◆ **Exercise**
Write out all entries word for word.
═══ Input data ═══
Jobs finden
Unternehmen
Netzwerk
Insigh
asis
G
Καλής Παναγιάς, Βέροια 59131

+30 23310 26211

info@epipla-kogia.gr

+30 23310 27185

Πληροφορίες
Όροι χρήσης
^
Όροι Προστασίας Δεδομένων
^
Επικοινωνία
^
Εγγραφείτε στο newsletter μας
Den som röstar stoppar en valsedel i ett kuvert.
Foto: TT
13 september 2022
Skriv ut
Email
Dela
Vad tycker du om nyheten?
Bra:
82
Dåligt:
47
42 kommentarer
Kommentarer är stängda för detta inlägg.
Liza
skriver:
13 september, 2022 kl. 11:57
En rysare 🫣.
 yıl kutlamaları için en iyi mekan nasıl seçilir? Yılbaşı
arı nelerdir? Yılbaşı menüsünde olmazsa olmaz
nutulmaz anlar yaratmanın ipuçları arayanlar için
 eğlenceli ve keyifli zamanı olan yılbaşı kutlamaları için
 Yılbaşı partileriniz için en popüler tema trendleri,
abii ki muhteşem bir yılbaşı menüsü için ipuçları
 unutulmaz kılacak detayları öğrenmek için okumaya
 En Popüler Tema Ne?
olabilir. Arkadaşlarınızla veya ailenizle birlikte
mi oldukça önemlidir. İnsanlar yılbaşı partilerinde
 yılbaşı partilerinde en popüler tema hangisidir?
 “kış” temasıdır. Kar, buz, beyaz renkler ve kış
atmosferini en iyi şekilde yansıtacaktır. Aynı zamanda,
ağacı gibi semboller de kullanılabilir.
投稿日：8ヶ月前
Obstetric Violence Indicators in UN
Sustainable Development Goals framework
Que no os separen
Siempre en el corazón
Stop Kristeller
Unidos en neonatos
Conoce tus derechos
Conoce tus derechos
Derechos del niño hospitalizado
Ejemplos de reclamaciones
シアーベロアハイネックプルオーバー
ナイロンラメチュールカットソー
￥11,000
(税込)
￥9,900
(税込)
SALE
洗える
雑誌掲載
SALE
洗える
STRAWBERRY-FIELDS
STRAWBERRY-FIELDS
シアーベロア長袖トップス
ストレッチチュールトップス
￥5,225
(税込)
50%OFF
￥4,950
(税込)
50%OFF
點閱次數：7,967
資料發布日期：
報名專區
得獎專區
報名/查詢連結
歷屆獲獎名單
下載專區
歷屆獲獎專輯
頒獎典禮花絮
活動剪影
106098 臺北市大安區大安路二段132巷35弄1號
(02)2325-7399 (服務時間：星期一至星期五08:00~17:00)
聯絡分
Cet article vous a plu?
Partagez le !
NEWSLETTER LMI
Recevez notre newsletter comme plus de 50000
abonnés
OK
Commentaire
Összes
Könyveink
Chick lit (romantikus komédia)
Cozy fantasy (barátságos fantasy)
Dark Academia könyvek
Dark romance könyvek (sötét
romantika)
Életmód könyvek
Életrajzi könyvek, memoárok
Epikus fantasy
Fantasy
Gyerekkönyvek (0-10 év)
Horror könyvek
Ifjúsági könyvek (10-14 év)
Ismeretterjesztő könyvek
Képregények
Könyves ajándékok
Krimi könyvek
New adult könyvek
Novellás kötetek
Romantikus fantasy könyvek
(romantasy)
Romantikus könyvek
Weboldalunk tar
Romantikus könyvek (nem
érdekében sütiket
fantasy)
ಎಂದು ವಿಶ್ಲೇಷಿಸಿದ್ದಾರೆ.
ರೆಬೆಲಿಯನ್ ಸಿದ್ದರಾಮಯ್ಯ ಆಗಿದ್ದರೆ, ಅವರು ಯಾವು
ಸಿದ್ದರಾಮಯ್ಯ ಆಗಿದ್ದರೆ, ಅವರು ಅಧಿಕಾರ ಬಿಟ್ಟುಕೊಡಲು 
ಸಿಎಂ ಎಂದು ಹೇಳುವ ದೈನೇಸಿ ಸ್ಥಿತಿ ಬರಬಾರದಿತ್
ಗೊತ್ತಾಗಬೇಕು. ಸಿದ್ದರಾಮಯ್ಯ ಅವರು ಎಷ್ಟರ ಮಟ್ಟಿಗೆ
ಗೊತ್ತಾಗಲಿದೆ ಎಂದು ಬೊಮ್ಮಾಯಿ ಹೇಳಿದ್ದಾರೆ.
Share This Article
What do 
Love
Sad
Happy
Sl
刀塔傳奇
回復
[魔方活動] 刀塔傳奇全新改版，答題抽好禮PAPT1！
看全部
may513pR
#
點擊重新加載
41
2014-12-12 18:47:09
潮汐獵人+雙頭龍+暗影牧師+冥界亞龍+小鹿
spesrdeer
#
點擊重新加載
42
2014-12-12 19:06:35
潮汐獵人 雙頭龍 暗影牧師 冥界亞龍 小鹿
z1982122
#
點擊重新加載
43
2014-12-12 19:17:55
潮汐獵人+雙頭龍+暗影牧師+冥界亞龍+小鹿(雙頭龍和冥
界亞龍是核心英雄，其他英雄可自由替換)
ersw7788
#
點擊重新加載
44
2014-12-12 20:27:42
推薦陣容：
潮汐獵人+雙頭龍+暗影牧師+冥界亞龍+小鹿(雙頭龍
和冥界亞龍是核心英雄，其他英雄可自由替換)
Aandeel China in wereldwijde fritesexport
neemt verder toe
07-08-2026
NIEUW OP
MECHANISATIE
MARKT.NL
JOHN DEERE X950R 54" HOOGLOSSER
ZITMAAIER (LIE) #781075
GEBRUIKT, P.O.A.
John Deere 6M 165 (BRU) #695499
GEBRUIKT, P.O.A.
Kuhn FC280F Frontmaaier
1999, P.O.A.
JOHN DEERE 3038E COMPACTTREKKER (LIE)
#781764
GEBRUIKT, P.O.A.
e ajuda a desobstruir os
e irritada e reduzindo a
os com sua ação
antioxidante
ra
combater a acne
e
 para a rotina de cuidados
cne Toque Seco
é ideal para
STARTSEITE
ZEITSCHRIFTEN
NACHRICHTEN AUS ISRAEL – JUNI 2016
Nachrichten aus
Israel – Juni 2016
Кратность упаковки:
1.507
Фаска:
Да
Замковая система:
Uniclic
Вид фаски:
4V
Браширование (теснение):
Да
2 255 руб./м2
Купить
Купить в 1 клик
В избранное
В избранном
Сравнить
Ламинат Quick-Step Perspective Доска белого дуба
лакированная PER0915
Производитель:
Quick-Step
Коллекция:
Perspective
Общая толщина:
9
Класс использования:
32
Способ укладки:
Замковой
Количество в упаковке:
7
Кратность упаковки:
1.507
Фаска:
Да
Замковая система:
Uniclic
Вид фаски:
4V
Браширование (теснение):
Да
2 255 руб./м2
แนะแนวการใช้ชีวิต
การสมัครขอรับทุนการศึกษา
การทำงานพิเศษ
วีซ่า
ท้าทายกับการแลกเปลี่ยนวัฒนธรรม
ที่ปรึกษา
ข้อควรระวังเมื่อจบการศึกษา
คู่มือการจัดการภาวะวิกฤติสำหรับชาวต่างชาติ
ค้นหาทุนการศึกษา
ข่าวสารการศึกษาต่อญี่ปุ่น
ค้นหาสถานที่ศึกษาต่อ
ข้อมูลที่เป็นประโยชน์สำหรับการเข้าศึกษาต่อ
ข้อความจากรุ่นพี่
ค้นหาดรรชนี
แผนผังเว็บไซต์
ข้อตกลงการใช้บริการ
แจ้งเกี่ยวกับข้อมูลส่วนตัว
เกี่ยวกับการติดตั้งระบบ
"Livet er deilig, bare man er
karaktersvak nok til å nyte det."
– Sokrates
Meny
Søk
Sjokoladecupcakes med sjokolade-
═══
◆ **Exercise result**
Jobs finden
Unternehmen
Netzwerk
Insigh
asis
G
Καλής Παναγιάς, Βέροια 59131

+30 23310 26211

info@epipla-kogia.gr

+30 23310 27185

Πληροφορίες
Όροι χρήσης
^
Όροι Προστασίας Δεδομένων
^
Επικοινωνία
^
Εγγραφείτε στο newsletter μας
Den som röstar stoppar en valsedel i ett kuvert.
Foto: TT
13 september 2022
Skriv ut
Email
Dela
Vad tycker du om nyheten?
Bra:
82
Dåligt:
47
42 kommentarer
Kommentarer är stängda för detta inlägg.
Liza
skriver:
13 september, 2022 kl. 11:57
En rysare 🫣.
 yıl kutlamaları için en iyi mekan nasıl seçilir? Yılbaşı
arı nelerdir? Yılbaşı menüsünde olmazsa olmaz
nutulmaz anlar yaratmanın ipuçları arayanlar için
 eğlenceli ve keyifli zamanı olan yılbaşı kutlamaları için
 Yılbaşı partileriniz için en popüler tema trendleri,
abii ki muhteşem bir yılbaşı menüsü için ipuçları
 unutulmaz kılacak detayları öğrenmek için okumaya
 En Popüler Tema Ne?
olabilir. Arkadaşlarınızla veya ailenizle birlikte
mi oldukça önemlidir. İnsanlar yılbaşı partilerinde
 yılbaşı partilerinde en popüler tema hangisidir?
 “kış” temasıdır. Kar, buz, beyaz renkler ve kış
atmosferini en iyi şekilde yansıtacaktır. Aynı zamanda,
ağacı gibi semboller de kullanılabilir.
投稿日：8ヶ月前
Obstetric Violence Indicators in UN
Sustainable Development Goals framework
Que no os separen
Siempre en el corazón
Stop Kristeller
Unidos en neonatos
Conoce tus derechos
Conoce tus derechos
Derechos del niño hospitalizado
Ejemplos de reclamaciones
シアーベロアハイネックプルオーバー
ナイロンラメチュールカットソー
￥11,000
(税込)
￥9,900
(税込)
SALE
洗える
雑誌掲載
SALE
洗える
STRAWBERRY-FIELDS
STRAWBERRY-FIELDS
シアーベロア長袖トップス
ストレッチチュールトップス
￥5,225
(税込)
50%OFF
￥4,950
(税込)
50%OFF
點閱次數：7,967
資料發布日期：
報名專區
得獎專區
報名/查詢連結
歷屆獲獎名單
下載專區
歷屆獲獎專輯
頒獎典禮花絮
活動剪影
106098 臺北市大安區大安路二段132巷35弄1號
(02)2325-7399 (服務時間：星期一至星期五08:00~17:00)
聯絡分
Cet article vous a plu?
Partagez le !
NEWSLETTER LMI
Recevez notre newsletter comme plus de 50000
abonnés
OK
Commentaire
Összes
Könyveink
Chick lit (romantikus komédia)
Cozy fantasy (barátságos fantasy)
Dark Academia könyvek
Dark romance könyvek (sötét
romantika)
Életmód könyvek
Életrajzi könyvek, memoárok
Epikus fantasy
Fantasy
Gyerekkönyvek (0-10 év)
Horror könyvek
Ifjúsági könyvek (10-14 év)
Ismeretterjesztő könyvek
Képregények
Könyves ajándékok
Krimi könyvek
New adult könyvek
Novellás kötetek
Romantikus fantasy könyvek
(romantasy)
Romantikus könyvek
Weboldalunk tar
Romantikus könyvek (nem
érdekében sütiket
fantasy)
ಎಂದು ವಿಶ್ಲೇಷಿಸಿದ್ದಾರೆ.
ರೆಬೆಲಿಯನ್ ಸಿದ್ದರಾಮಯ್ಯ ಆಗಿದ್ದರೆ, ಅವರು ಯಾವು
ಸಿದ್ದರಾಮಯ್ಯ ಆಗಿದ್ದರೆ, ಅವರು ಅಧಿಕಾರ ಬಿಟ್ಟುಕೊಡಲು 
ಸಿಎಂ ಎಂದು ಹೇಳುವ ದೈನೇಸಿ ಸ್ಥಿತಿ ಬರಬಾರದಿತ್
ಗೊತ್ತಾಗಬೇಕು. ಸಿದ್ದರಾಮಯ್ಯ ಅವರು ಎಷ್ಟರ ಮಟ್ಟಿಗೆ
ಗೊತ್ತಾಗಲಿದೆ ಎಂದು ಬೊಮ್ಮಾಯಿ ಹೇಳಿದ್ದಾರೆ.
Share This Article
What do 
Love
Sad
Happy
Sl
刀塔傳奇
回復
[魔方活動] 刀塔傳奇全新改版，答題抽好禮PAPT1！
看全部
may513pR
#
點擊重新加載
41
2014-12-12 18:47:09
潮汐獵人+雙頭龍+暗影牧師+冥界亞龍+小鹿
spesrdeer
#
點擊重新加載
42
2014-12-12 19:06:35
潮汐獵人 雙頭龍 暗影牧師 冥界亞龍 小鹿
z1982122
#
點擊重新加載
43
2014-12-12 19:17:55
潮汐獵人+雙頭龍+暗影牧師+冥界亞龍+小鹿(雙頭龍和冥
界亞龍是核心英雄，其他英雄可自由替換)
ersw7788
#
點擊重新加載
44
2014-12-12 20:27:42
推薦陣容：
潮汐獵人+雙頭龍+暗影牧師+冥界亞龍+小鹿(雙頭龍
和冥界亞龍是核心英雄，其他英雄可自由替換)
Aandeel China in wereldwijde fritesexport
neemt verder toe
07-08-2026
NIEUW OP
MECHANISATIE
MARKT.NL
JOHN DEERE X950R 54" HOOGLOSSER
ZITMAAIER (LIE) #781075
GEBRUIKT, P.O.A.
John Deere 6M 165 (BRU) #695499
GEBRUIKT, P.O.A.
Kuhn FC280F Frontmaaier
1999, P.O.A.
JOHN DEERE 3038E COMPACTTREKKER (LIE)
#781764
GEBRUIKT, P.O.A.
e ajuda a desobstruir os
e irritada e reduzindo a
os com sua ação
antioxidante
ra
combater a acne
e
 para a rotina de cuidados
cne Toque Seco
é ideal para
STARTSEITE
ZEITSCHRIFTEN
NACHRICHTEN AUS ISRAEL – JUNI 2016
Nachrichten aus
Israel – Juni 2016
Кратность упаковки:
1.507
Фаска:
Да
Замковая система:
Uniclic
Вид фаски:
4V
Браширование (теснение):
Да
2 255 руб./м2
Купить
Купить в 1 клик
В избранное
В избранном
Сравнить
Ламинат Quick-Step Perspective Доска белого дуба
лакированная PER0915
Производитель:
Quick-Step
Коллекция:
Perspective
Общая толщина:
9
Класс использования:
32
Способ укладки:
Замковой
Количество в упаковке:
7
Кратность упаковки:
1.507
Фаска:
Да
Замковая система:
Uniclic
Вид фаски:
4V
Браширование (теснение):
Да
2 255 руб./м2
แนะแนวการใช้ชีวิต
การสมัครขอรับทุนการศึกษา
การทำงานพิเศษ
วีซ่า
ท้าทายกับการแลกเปลี่ยนวัฒนธรรม
ที่ปรึกษา
ข้อควรระวังเมื่อจบการศึกษา
คู่มือการจัดการภาวะวิกฤติสำหรับชาวต่างชาติ
ค้นหาทุนการศึกษา
ข่าวสารการศึกษาต่อญี่ปุ่น
ค้นหาสถานที่ศึกษาต่อ
ข้อมูลที่เป็นประโยชน์สำหรับการเข้าศึกษาต่อ
ข้อความจากรุ่นพี่
ค้นหาดรรชนี
แผนผังเว็บไซต์
ข้อตกลงการใช้บริการ
แจ้งเกี่ยวกับข้อมูลส่วนตัว
เกี่ยวกับการติดตั้งระบบ
"Livet er deilig, bare man er
karaktersvak nok til å nyte det."
– Sokrates
Meny
Søk
Sjokoladecupcakes med sjokolade-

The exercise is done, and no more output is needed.